The approaches can be safely combined even up to this level:

# adding help to `foo` which is in the function signature:
@arg("foo", help="blah")
# these are not in the signature so they go to **kwargs:
@arg("baz")
@arg("-q", "--quux")
# the function itself:
def cmd(foo: str, bar: int = 1, *args, **kwargs) -> Iterator[str]:
    yield foo
    yield bar
    yield ", ".join(args)
    yield kwargs["baz"]
    yield kwargs["quux"]

Author

Developed by Andrey Mikhaylenko since 2010.

See file AUTHORS.rst for a list of contributors to this library.

Support

The fastest way to improve this project is to submit tested and documented patches or detailed bug reports.
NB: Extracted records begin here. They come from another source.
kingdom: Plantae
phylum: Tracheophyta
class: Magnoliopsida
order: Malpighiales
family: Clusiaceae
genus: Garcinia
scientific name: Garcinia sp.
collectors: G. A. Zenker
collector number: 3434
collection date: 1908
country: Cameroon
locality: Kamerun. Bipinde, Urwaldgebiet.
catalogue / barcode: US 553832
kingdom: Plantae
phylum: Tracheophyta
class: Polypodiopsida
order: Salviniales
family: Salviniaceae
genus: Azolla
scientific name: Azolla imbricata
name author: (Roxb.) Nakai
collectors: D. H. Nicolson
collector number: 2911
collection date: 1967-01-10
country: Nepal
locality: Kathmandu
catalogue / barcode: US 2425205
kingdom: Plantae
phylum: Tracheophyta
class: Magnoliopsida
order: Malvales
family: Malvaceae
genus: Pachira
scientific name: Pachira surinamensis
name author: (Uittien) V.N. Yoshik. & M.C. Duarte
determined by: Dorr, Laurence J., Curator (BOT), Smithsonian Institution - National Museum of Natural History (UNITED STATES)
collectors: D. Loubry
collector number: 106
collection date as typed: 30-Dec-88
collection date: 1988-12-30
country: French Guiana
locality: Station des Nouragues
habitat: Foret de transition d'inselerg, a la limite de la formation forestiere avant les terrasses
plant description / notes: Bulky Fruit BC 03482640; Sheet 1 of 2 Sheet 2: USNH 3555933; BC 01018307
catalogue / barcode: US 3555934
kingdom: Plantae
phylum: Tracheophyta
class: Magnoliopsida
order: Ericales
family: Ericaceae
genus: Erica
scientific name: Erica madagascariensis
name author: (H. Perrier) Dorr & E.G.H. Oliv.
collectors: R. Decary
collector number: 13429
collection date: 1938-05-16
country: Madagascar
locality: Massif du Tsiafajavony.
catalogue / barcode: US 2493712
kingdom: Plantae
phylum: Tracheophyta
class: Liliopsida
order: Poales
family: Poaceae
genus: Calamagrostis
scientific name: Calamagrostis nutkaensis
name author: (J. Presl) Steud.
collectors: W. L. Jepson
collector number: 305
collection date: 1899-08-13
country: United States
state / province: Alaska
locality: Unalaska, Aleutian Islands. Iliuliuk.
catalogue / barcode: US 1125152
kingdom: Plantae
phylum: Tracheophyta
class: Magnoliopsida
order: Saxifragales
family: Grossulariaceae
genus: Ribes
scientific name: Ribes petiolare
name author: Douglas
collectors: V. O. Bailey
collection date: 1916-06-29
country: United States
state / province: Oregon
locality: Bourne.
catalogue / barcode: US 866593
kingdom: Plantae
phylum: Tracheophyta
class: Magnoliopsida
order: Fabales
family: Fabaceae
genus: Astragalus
You can also donate via Liberapay. This may speed up development or simply make the original author happy :)

Licensing

Argh is free software: you can redistribute it and/or modify it under the terms of the GNU Lesser General Public License as published by the Free Software Foundation, either version 3 of the License, or (at your option) any later version.

Argh is distributed in the hope that it will be useful, but WITHOUT ANY WARRANTY; without even the implied warranty of MERCHANTABILITY or FITNESS FOR A PARTICULAR PURPOSE. See the GNU Lesser General Public License for more details.